One great effect of redemption through Christ is our release from this prison of self. Indentification with Christ enables us to relate to other people as He did. In simple, down-to-earth language Paul explains how this works: "Don't just think about your own affairs, but be interested in others, too, and what they are doing. Your attitude should be the same as Jesus Christ . . ." (Phil 2:4-5)

Derek Prince, God Is a Match-maker, pp 61-63

Anonymous said...

"Such people do not know how to receive love, and therefore they do not know how to give it."

I would clarify that this is a broad diagnosis with a spectrum of symptoms. On one end of the spectrum you have those who are relatively humble in their insecurity, always on the periphery of social events, with eyes filled with longing and hearts that lurch toward anything resembling affection. They are drawn like moths to flame toward sources of love, but they constantly question its veracity and usually lack the maturity or courage to give to others.

On the other end of the spectrum are those who are filled with pride amidst their insecurities (usually denying them like mad), who view love in a strongly satanic way. This demonic perspective is what influences the way they "receive" love inappropriately. Do you know the type? To them, being loving is for suckers. Those who love are weak, stupid patsies. If you want to show them love, they are happy to take it. But they receive it as their due, as if it were a personal accomplishment on their part that they duped you into giving, and will gloat even as they take. They take, and take, and will never truly give, for to them such would require a vulnerability which they perceive as foolish weakness. These are those who range from the lust-filled to the psycopathic, from the stingy to the batterer. They view others as prey, and they are everywhere.

Praise be to Jesus Christ that he has died and lives to liberate us from being fleshly Black Holes -- selfish, immobile blemishes in the universe which take and take, sucking in everything in our path, everything and everyone becoming our prey.

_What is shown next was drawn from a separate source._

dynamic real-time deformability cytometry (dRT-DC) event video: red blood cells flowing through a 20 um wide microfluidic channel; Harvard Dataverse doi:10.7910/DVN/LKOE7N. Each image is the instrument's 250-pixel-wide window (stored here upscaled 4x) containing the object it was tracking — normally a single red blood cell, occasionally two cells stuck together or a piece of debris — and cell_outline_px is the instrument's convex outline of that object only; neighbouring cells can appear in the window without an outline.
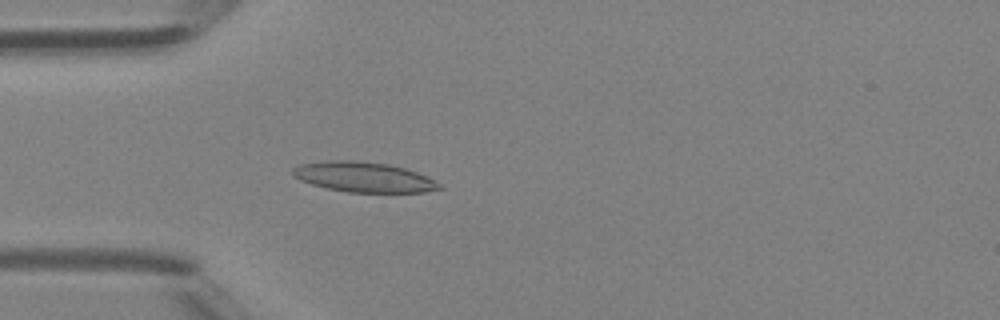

"We love because He first loved us." Fix your eyes and thoughts on Him, receive true love, and be liberated to GIVE and grow to maturity as a human.

Anonymous said...

This morning I was praying for a man, and I was thinking about his need for blessing and affirmation in order to grow to maturity. I thought of Jesus at his baptism.

In my bible study we discussed John the B's being flustered over God Incarnate standing in front of him asking to be baptized, and we concluded that it needed to happen because Jesus was also fully human. In his humanity he needed to be circumcised, and he needed to be baptized. And for us to be saved, he needed to be crucified. Glory to his name that he was willing to lay down his life of his own authority. If he hadn't been the "last Adam" and "second man," the only human without sin because he was also God, he wouldn't have risen.

But I'm convinced in his humanity he also needed the blessing and affirmation of his father. I strongly believe it wasn't merely for the audience's benefit that God spoke at Jesus' baptism, unlike other times when God spoke audibly and Jesus said it was for others' sake. "You are my Son whom I love; in you I am well pleased." (Luke 3)

That was a make it or break it moment for Jesus' heart, I am sure. God wouldn't think of doing otherwise, but you notice how Jesus is always in the moment? Lazarus dies, Jesus cries. He doesn't say, "Hey, suck it up, he'll be up and running around in few minutes!" He knows what's going to happen, but he feels and displays the reality of the moment. I suspect it was the same at his baptism. He knew the certainty of his father's love and blessing but I'm sure there was longing. It was good and fitting for him to hear the words, as fitting as the baptism itself.

It's no wonder Satan's attacks on him always started, "If you are the Son of God . . ."

He has given us the right to become his children, and all that implies. Tell the enemy to beat it, just as Jesus "sent him away" that day in the desert.